→ Work item
What you give back should be exactly the opening lines of the data, ending with the line that contains "melanoma stained with" and including it.

→ Study material
=== Section Start ===

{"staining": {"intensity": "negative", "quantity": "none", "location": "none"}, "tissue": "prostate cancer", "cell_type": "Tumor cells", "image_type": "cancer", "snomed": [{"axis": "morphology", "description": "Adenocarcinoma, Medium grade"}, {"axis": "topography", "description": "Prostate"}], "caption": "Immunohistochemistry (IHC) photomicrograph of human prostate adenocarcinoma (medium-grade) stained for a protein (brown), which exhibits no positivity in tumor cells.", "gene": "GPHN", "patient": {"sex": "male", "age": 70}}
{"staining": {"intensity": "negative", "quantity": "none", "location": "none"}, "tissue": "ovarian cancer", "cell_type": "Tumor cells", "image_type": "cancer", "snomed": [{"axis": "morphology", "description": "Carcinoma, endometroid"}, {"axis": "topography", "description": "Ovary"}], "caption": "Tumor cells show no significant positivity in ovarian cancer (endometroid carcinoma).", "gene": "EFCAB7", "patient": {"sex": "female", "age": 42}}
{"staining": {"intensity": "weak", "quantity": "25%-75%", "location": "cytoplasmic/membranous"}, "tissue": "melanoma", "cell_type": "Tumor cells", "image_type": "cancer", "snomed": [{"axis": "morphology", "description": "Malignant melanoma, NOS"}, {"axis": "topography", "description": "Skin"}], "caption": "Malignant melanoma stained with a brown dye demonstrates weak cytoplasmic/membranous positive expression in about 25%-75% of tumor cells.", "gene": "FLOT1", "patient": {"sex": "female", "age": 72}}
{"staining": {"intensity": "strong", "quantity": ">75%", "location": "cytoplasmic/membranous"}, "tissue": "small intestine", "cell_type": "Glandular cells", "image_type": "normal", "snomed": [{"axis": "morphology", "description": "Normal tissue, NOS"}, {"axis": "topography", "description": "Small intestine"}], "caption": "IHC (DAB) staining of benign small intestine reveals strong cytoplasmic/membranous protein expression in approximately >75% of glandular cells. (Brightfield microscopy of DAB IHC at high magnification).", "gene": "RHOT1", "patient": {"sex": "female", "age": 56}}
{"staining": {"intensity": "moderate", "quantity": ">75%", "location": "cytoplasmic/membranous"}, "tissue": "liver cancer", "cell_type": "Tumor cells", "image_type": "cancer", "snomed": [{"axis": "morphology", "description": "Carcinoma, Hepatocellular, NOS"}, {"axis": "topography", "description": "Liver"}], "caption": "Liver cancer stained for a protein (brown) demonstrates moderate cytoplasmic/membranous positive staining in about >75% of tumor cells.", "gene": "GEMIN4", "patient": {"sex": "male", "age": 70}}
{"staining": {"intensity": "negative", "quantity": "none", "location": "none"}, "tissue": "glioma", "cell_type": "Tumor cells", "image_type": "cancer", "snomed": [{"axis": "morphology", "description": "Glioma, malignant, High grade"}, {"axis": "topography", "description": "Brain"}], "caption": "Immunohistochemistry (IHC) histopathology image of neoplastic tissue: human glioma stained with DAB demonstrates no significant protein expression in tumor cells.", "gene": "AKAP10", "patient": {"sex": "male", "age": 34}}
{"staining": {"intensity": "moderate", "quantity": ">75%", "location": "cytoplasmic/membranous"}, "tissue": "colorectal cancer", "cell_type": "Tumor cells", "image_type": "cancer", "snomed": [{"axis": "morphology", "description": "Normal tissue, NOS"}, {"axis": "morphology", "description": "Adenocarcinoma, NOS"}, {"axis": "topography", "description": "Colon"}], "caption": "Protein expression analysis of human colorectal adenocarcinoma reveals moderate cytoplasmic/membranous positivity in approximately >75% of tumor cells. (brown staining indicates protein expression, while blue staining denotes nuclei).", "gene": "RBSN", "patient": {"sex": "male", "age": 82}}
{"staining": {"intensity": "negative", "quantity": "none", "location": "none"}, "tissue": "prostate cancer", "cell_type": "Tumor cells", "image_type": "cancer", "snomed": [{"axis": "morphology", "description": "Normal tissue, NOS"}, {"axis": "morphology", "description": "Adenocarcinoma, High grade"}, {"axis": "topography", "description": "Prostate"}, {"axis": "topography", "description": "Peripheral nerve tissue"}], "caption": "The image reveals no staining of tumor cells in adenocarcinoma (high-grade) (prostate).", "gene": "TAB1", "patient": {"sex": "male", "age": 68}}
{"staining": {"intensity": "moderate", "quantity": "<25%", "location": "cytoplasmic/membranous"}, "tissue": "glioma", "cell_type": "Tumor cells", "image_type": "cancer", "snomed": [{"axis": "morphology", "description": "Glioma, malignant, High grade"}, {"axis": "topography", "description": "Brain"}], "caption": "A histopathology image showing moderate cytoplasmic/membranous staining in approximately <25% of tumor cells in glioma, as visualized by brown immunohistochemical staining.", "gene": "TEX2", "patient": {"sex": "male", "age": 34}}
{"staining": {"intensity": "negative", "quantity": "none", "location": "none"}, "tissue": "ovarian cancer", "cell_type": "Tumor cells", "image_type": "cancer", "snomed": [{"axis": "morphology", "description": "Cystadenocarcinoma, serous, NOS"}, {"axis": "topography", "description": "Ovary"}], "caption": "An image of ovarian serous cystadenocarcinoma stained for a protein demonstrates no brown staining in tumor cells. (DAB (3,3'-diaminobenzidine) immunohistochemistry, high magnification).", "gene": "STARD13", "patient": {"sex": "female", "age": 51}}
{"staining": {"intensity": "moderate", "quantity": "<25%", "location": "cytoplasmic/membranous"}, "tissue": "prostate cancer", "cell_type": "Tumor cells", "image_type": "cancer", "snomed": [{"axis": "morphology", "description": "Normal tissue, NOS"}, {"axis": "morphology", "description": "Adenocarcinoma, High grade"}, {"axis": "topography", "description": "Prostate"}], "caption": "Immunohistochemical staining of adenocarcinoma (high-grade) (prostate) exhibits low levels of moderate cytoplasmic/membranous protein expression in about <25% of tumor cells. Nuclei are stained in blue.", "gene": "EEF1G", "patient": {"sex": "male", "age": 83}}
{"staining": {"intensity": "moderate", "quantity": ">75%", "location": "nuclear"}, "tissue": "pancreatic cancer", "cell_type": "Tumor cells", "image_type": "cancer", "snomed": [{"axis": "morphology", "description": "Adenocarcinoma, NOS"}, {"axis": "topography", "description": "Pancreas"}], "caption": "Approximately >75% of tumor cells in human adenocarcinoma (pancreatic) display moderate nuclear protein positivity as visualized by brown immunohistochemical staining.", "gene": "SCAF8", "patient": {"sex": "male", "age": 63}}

=== Section End ===

→ Answer to the problem
{"staining": {"intensity": "negative", "quantity": "none", "location": "none"}, "tissue": "prostate cancer", "cell_type": "Tumor cells", "image_type": "cancer", "snomed": [{"axis": "morphology", "description": "Adenocarcinoma, Medium grade"}, {"axis": "topography", "description": "Prostate"}], "caption": "Immunohistochemistry (IHC) photomicrograph of human prostate adenocarcinoma (medium-grade) stained for a protein (brown), which exhibits no positivity in tumor cells.", "gene": "GPHN", "patient": {"sex": "male", "age": 70}}
{"staining": {"intensity": "negative", "quantity": "none", "location": "none"}, "tissue": "ovarian cancer", "cell_type": "Tumor cells", "image_type": "cancer", "snomed": [{"axis": "morphology", "description": "Carcinoma, endometroid"}, {"axis": "topography", "description": "Ovary"}], "caption": "Tumor cells show no significant positivity in ovarian cancer (endometroid carcinoma).", "gene": "EFCAB7", "patient": {"sex": "female", "age": 42}}
{"staining": {"intensity": "weak", "quantity": "25%-75%", "location": "cytoplasmic/membranous"}, "tissue": "melanoma", "cell_type": "Tumor cells", "image_type": "cancer", "snomed": [{"axis": "morphology", "description": "Malignant melanoma, NOS"}, {"axis": "topography", "description": "Skin"}], "caption": "Malignant melanoma stained with a brown dye demonstrates weak cytoplasmic/membranous positive expression in about 25%-75% of tumor cells.", "gene": "FLOT1", "patient": {"sex": "female", "age": 72}}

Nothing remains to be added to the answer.